• [Work to complete]
What lines in the data hold the string "down"? Show them.

━━━━━ Supplied data ━━━━━

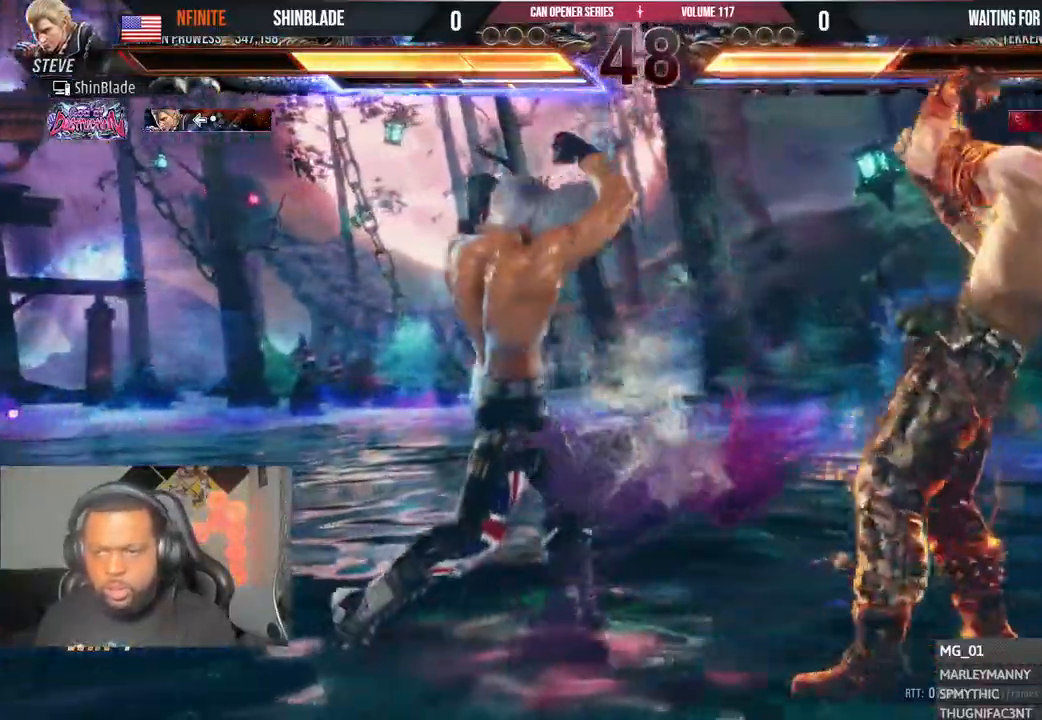
{"buttons": ["CROSS", "DPAD_LEFT"], "left_stick": "center", "right_stick": "center", "events": [[17, "DPAD_RIGHT", "up"], [33, "CROSS", "down"], [33, "DPAD_DOWN", "up"], [67, "SQUARE", "up"], [83, "CROSS", "up"], [200, "DPAD_LEFT", "down"], [267, "CROSS", "down"]]}
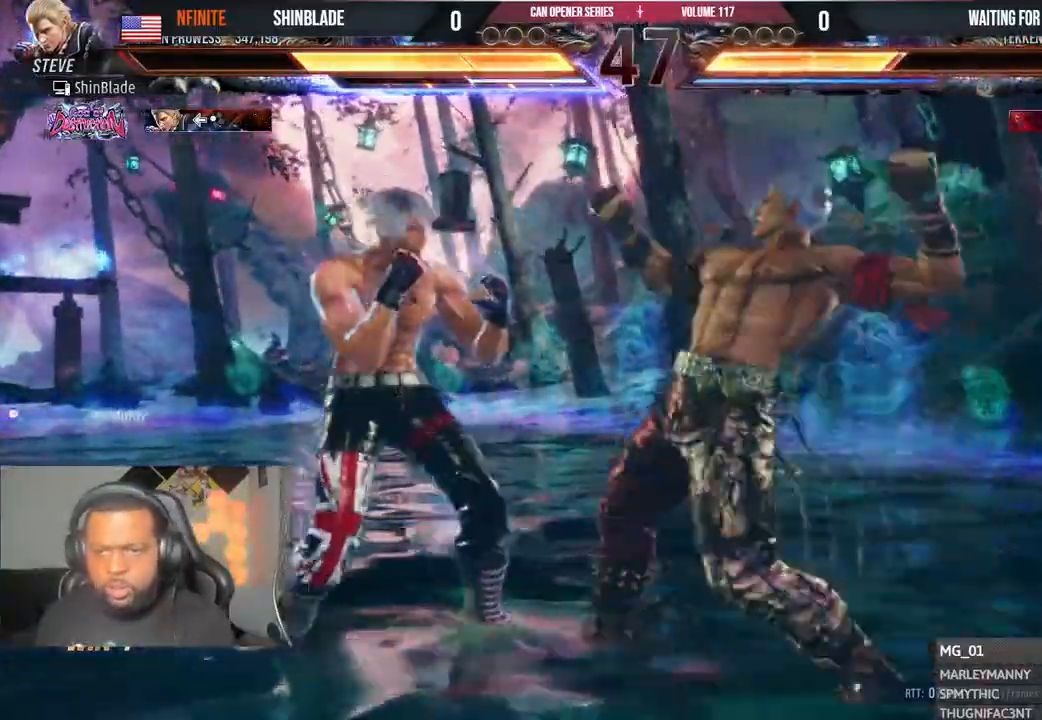
{"buttons": ["CROSS", "DPAD_LEFT"], "left_stick": "center", "right_stick": "center"}
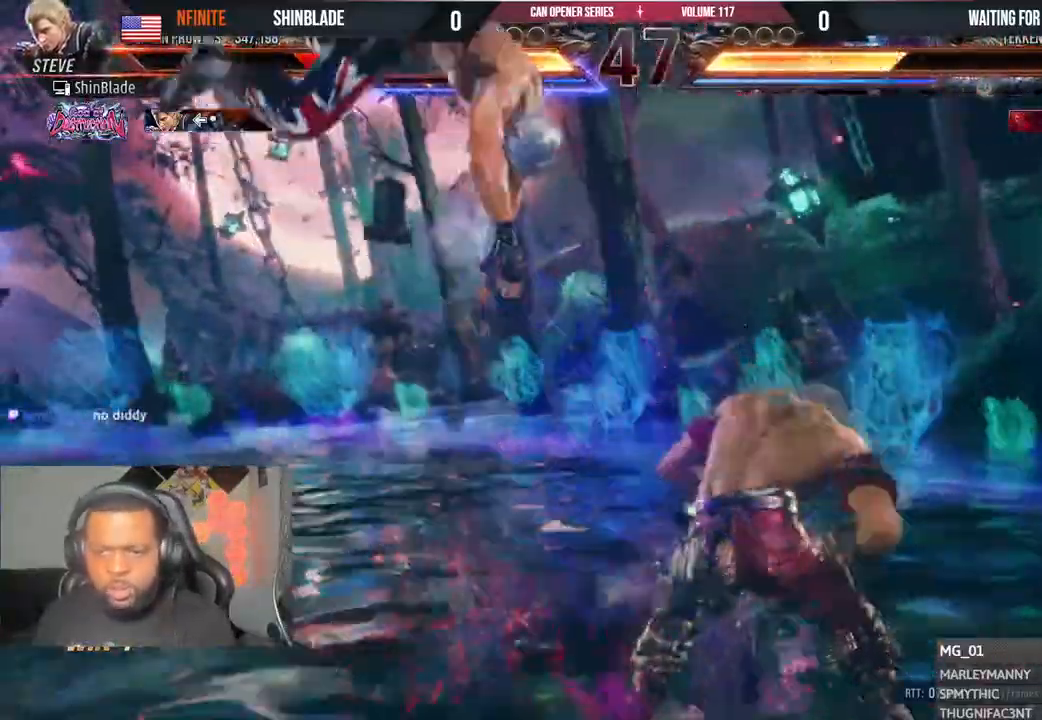
{"buttons": ["CROSS", "DPAD_UP", "DPAD_LEFT"], "left_stick": "center", "right_stick": "center", "events": [[17, "CIRCLE", "down"], [33, "CROSS", "up"], [83, "CIRCLE", "up"], [200, "CIRCLE", "down"], [200, "CROSS", "down"], [250, "DPAD_LEFT", "up"], [250, "DPAD_UP", "down"], [283, "CIRCLE", "up"], [283, "CROSS", "up"], [350, "CIRCLE", "down"], [350, "CROSS", "down"], [350, "DPAD_LEFT", "down"], [350, "DPAD_UP", "up"], [417, "CROSS", "up"], [483, "CIRCLE", "up"], [483, "CROSS", "down"], [500, "DPAD_UP", "down"]]}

━━━━━

• [Task solution]
{"buttons": ["CROSS", "DPAD_LEFT"], "left_stick": "center", "right_stick": "center", "events": [[17, "DPAD_RIGHT", "up"], [33, "CROSS", "down"], [33, "DPAD_DOWN", "up"], [67, "SQUARE", "up"], [83, "CROSS", "up"], [200, "DPAD_LEFT", "down"], [267, "CROSS", "down"]]}
{"buttons": ["CROSS", "DPAD_UP", "DPAD_LEFT"], "left_stick": "center", "right_stick": "center", "events": [[17, "CIRCLE", "down"], [33, "CROSS", "up"], [83, "CIRCLE", "up"], [200, "CIRCLE", "down"], [200, "CROSS", "down"], [250, "DPAD_LEFT", "up"], [250, "DPAD_UP", "down"], [283, "CIRCLE", "up"], [283, "CROSS", "up"], [350, "CIRCLE", "down"], [350, "CROSS", "down"], [350, "DPAD_LEFT", "down"], [350, "DPAD_UP", "up"], [417, "CROSS", "up"], [483, "CIRCLE", "up"], [483, "CROSS", "down"], [500, "DPAD_UP", "down"]]}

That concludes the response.